MATERIAL TO PROCESS:
..........

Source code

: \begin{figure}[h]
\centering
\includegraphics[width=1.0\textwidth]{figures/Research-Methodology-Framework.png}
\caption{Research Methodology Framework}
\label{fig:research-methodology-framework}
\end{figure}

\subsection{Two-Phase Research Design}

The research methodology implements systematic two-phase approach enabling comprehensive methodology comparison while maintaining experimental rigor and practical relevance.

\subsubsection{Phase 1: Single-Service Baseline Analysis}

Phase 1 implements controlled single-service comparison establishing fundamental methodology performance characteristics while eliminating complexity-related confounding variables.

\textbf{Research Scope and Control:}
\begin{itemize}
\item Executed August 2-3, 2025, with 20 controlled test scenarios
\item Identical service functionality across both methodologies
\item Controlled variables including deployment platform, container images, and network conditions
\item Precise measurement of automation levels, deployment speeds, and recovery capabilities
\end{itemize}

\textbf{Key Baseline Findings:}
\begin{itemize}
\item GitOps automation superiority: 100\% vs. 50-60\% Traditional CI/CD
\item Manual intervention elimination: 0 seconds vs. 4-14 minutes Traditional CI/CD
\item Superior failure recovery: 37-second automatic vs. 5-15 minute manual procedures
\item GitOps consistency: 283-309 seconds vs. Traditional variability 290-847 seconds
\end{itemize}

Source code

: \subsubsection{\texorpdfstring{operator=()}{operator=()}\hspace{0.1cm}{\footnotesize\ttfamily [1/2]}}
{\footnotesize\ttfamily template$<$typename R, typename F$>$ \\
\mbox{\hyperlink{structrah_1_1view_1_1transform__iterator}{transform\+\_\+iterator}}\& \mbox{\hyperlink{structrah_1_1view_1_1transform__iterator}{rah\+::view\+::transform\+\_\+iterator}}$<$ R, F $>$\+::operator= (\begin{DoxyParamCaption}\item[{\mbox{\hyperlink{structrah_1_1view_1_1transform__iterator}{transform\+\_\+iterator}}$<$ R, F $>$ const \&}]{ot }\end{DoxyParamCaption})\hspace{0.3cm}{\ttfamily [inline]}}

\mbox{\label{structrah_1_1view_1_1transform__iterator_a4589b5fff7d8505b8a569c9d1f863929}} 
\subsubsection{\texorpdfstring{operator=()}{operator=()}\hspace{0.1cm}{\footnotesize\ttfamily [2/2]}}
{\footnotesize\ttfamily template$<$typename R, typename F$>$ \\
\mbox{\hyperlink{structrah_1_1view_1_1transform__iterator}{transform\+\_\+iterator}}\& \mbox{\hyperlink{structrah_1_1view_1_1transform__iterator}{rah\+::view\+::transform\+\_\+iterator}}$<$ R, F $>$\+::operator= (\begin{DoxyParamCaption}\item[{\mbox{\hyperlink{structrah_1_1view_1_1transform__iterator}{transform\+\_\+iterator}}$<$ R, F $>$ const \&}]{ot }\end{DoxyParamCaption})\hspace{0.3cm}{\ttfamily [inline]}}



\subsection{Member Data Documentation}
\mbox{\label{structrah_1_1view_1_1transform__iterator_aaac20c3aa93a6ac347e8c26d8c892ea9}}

..........

WORK INSTRUCTION: An exact copy of the lines above between the line holding "1: Single-Service Baseline" and the line holding "and recovery capabilities", inclusive, is the whole answer.

TASK SOLUTION:
\subsubsection{Phase 1: Single-Service Baseline Analysis}

Phase 1 implements controlled single-service comparison establishing fundamental methodology performance characteristics while eliminating complexity-related confounding variables.

\textbf{Research Scope and Control:}
\begin{itemize}
\item Executed August 2-3, 2025, with 20 controlled test scenarios
\item Identical service functionality across both methodologies
\item Controlled variables including deployment platform, container images, and network conditions
\item Precise measurement of automation levels, deployment speeds, and recovery capabilities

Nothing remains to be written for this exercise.